I’ve never met Ellen, but I have had conversations with her for a long time. Years, probably. She was a kind lady, and thoughtful. We haunted a couple of the same internet forums on homesteading and the like.
Ellen died this week, of a fast-moving cancer. She had shared that she was ill, and had been updating us on the forum, but we had not heard from her in a couple of weeks. We had been worried.
I did not know Ellen at all, really; how much can you claim to know of someone whose face you’ve never seen, whose voice you’ve never heard? And yet, I feel a loss. She was part of my community.
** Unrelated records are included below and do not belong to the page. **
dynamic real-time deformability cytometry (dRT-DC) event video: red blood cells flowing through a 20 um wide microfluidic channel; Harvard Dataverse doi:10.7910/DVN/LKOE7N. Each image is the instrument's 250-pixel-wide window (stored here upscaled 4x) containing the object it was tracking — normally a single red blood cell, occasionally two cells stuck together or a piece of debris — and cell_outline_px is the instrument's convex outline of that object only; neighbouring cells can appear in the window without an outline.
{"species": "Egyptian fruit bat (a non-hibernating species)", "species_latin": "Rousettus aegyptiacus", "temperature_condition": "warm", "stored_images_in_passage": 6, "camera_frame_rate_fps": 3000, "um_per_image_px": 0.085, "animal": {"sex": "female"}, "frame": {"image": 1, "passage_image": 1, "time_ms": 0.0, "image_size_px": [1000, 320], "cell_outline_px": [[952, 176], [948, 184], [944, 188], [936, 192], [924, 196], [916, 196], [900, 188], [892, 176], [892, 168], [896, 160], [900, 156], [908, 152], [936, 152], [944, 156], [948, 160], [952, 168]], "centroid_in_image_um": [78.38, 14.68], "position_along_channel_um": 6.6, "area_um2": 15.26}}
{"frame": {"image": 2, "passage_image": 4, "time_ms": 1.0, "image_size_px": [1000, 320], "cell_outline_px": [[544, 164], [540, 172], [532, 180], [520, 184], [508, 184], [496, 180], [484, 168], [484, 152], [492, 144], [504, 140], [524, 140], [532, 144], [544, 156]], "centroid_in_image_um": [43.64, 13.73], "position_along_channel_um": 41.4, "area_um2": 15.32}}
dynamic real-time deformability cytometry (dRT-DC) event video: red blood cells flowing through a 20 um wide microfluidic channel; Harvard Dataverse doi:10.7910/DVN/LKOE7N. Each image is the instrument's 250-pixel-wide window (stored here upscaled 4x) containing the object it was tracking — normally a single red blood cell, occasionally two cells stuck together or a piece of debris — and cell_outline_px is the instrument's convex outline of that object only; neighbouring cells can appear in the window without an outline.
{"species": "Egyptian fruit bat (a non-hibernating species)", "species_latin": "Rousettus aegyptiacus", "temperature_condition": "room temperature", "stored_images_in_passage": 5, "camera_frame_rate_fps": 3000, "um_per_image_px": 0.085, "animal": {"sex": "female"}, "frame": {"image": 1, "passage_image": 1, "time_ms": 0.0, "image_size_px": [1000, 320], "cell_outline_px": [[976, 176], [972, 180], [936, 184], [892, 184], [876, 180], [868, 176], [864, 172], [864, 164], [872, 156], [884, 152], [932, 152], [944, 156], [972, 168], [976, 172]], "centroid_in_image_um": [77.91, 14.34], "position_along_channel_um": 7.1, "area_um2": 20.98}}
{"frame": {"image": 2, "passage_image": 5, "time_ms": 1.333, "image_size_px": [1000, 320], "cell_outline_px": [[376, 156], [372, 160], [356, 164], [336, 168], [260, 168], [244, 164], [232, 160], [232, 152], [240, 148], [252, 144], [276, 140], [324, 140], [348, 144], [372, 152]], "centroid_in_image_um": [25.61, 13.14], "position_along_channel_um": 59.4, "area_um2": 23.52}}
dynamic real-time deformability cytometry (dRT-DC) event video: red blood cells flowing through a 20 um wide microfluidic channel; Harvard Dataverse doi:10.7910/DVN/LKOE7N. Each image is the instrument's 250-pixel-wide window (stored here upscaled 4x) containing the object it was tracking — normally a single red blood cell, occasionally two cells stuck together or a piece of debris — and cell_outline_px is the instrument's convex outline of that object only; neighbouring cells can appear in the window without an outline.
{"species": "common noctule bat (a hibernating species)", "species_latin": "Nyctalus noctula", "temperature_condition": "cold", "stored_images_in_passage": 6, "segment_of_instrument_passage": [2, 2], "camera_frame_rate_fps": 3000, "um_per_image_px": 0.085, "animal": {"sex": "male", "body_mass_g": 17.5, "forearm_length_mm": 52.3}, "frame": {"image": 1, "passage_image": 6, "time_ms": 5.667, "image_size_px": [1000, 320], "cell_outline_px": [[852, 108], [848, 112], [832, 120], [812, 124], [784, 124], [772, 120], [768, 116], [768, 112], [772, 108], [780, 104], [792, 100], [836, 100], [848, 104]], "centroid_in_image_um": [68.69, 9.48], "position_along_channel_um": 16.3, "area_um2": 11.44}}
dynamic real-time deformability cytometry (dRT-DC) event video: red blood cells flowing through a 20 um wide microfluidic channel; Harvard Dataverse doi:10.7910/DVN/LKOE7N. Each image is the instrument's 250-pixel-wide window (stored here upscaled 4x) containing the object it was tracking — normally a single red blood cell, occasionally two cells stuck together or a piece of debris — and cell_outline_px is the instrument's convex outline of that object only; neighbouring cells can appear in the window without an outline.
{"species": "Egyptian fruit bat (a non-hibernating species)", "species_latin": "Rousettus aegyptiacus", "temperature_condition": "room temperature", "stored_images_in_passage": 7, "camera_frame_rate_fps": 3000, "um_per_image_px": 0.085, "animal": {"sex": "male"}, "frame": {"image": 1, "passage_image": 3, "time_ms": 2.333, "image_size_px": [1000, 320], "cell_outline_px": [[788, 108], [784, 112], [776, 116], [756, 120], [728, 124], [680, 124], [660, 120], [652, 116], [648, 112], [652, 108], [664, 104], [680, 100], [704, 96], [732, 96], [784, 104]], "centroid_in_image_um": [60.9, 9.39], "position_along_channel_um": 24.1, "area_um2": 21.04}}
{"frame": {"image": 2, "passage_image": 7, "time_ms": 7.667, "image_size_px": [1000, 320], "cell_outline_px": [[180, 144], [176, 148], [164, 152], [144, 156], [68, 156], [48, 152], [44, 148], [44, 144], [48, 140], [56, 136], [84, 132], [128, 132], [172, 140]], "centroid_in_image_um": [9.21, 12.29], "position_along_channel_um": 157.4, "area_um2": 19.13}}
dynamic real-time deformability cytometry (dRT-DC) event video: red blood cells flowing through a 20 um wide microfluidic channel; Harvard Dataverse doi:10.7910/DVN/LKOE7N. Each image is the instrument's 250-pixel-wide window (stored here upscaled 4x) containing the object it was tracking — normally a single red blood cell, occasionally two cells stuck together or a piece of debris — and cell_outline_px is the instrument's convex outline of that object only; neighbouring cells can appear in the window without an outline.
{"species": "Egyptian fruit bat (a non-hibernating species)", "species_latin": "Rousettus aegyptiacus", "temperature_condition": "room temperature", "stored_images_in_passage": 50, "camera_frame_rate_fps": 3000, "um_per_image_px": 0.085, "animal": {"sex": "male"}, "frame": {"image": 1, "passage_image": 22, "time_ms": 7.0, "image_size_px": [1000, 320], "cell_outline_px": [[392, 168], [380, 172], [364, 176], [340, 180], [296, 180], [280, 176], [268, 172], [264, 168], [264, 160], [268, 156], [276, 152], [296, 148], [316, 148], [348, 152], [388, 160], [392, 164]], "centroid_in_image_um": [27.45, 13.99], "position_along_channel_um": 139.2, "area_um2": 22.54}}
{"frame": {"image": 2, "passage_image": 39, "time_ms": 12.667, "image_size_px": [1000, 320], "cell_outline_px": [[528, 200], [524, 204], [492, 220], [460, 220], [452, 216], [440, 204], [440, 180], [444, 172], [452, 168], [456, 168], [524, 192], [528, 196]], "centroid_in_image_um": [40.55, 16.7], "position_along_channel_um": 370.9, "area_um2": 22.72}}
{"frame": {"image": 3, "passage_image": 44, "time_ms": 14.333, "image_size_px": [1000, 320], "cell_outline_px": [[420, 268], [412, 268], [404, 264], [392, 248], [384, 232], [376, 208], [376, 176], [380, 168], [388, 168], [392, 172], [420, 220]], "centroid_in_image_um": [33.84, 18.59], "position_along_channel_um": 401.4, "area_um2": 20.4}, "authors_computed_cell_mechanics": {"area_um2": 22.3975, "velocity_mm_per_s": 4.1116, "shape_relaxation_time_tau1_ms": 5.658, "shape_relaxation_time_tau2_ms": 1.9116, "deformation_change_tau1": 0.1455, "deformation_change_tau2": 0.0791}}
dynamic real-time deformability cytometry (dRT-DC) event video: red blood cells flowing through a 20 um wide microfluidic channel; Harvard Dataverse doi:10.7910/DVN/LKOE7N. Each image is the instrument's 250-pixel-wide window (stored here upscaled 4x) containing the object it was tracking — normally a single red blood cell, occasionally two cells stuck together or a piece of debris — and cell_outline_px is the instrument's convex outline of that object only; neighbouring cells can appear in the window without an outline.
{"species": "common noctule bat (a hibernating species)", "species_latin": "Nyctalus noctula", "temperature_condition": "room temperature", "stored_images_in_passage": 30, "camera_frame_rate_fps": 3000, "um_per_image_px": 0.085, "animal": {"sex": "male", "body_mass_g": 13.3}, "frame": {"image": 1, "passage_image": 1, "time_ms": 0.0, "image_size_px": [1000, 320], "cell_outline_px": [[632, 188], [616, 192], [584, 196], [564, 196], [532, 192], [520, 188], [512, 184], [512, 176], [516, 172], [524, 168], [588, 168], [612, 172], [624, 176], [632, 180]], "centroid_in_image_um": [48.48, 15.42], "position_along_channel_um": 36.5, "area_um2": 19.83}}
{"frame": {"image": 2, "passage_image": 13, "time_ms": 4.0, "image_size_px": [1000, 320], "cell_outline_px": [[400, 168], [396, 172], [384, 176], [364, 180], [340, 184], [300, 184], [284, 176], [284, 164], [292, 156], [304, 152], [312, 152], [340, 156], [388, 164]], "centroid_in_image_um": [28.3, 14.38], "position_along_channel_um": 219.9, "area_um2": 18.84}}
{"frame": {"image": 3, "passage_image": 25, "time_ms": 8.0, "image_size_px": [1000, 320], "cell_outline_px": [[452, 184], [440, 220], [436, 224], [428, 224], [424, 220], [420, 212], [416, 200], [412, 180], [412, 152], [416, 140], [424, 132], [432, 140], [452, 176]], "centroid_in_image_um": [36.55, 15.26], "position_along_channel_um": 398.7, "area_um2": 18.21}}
It’s not a huge community, and I don’t know everyone’s real name, but it is a community nonetheless. You see, these are people I turn to when I have a half-frozen baby goat who’s been rejected by his mama at 3am. Or when I don’t know which heirloom tomato is best-suited to the hot, dry bed on the south side of the house. People who have shared some small parts of their lives with me on line; some sorrows and some joys, as well as some mundane moments that really only another gardener would understand anyhow. People who have congratulated me on my pregnancy, and commiserated when I whined that I was too fat to be able to plant my own tomatoes this year (Hubby’s doing that for me, as I type). People who cared enough to send flowers to Ellen when she was ill, and to send a baby gift to me. People who understand, instantly, why I would choose to live in the middle of nowhere and keep goats and chickens. Good people.
I think there are lots of different kinds of communities, and I think it is a mistake to dismiss online communities as having no value. Though I may never sit and have a cup of tea with these folks, I have turned to them for advice and support, and gotten it. I value their opinions. I appreciate the company when I’m up in the middle of the night and can’t sleep. And, like people who’ve met on a dating site, the friendships can continue beyond and outside of the online world.
I will never meet Ellen, now. I doubt her family knows anything about me, or most of the online community who has been breathlessly waiting for news. People who, in their own way, were touched by a near-stranger, and are now mourning her loss.
Goodbye, Ellen. Maybe we’ll meet someday.